Jurassic Barf : Un vomi d’il y a 150 millions d’années révèle un prédateur préhistorique

Il y a environ 150 millions d’années, dans ce qui est aujourd’hui l’Utah, un animal a avalé une petite grenouille et une salamandre. Il a ensuite perdu son déjeuner. Avance rapide jusqu’à aujourd’hui, lorsqu’une équipe de paléontologues a identifié et étudié le vomi fossilisé, dévoilant un mystère en cours de route.

Les chercheurs ont publié un étude sur le vomi dans la revue Palaios tard le mois dernier. Les scientifiques ont trouvé des os de grenouille, dont certains provenaient probablement d’un têtard, et des morceaux d’une salamandre. “Des aspects de ce nouveau fossile, liés à la disposition et à la concentration des os dans le gisement, au mélange d’animaux et à la chimie des os et de la matrice, suggèrent que le tas d’os a été régurgité par un prédateur”, a-t-il ajouté. Les parcs d’État de l’Utah ont déclaré dans un communiqué mardi.

Cette ravissante illustration montre deux poissons, l’un en train de chasser et l’autre en train de vomir sa proie.

Brian Engh

C’était le vomi de qui ? Le vomi remonte au Jurassique supérieur, une époque où des dinosaures comme le Brachiosaurus géant et le Stegosaurus blindé erraient encore. Bravo à ReBecca Hunt-Foster, paléontologue au Dinosaur National Monument dans l’Utah, pour avoir inventé l’expression “Jurassic Barf”. Cependant, le vomi ne vient pas d’un dino.

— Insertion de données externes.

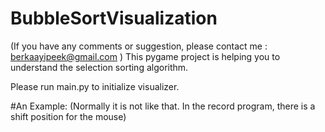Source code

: # BubbleSortVisualization
(If you have any comments or suggestion, please contact me : berkaayipeek@gmail.com ) This pygame project is helping you to understand the selection sorting algorithm.

Please run main.py to initialize visualizer.

#An Example: (Normally it is not like that. In the record program, there is a shift position for the mouse)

Le site fossilifère, célèbre pour ses vestiges végétaux, était autrefois un étang, abritant des amphibiens et des poissons. Les chercheurs ont découvert que c’était le poisson-castor qui vomissait le plus. Il est possible que l’ancien poisson se soit levé pour distraire un prédateur. Les parcs d’État de l’Utah ont noté que les paléontologues ont qualifié en plaisantant la découverte de fossile de “têtard à vomissement de poisson”.

Bien qu’il se soit produit il y a plusieurs millions d’années, le vomi représente une scène familière.

“Il y avait trois animaux que nous avons encore aujourd’hui, interagissant de manière également connue aujourd’hui parmi ces animaux – des proies mangées par des prédateurs et des prédateurs peut-être poursuivis par d’autres prédateurs”, a déclaré le co-auteur de l’étude John Foster, conservateur de l’Utah Field House. du musée du parc d’État d’histoire naturelle. “Cela en soi montre à quel point certains écosystèmes anciens étaient similaires à des endroits sur Terre aujourd’hui.”

Les chercheurs espèrent trouver d’autres fossiles similaires dans la formation Morrison de l’Utah, une couche d’histoire qui préserve également de nombreux restes de dinosaures. Puke ne semble peut-être pas le sujet de paléontologie le plus glamour, mais c’est une fenêtre fascinante (et légèrement grossière) sur la vie d’il y a longtemps.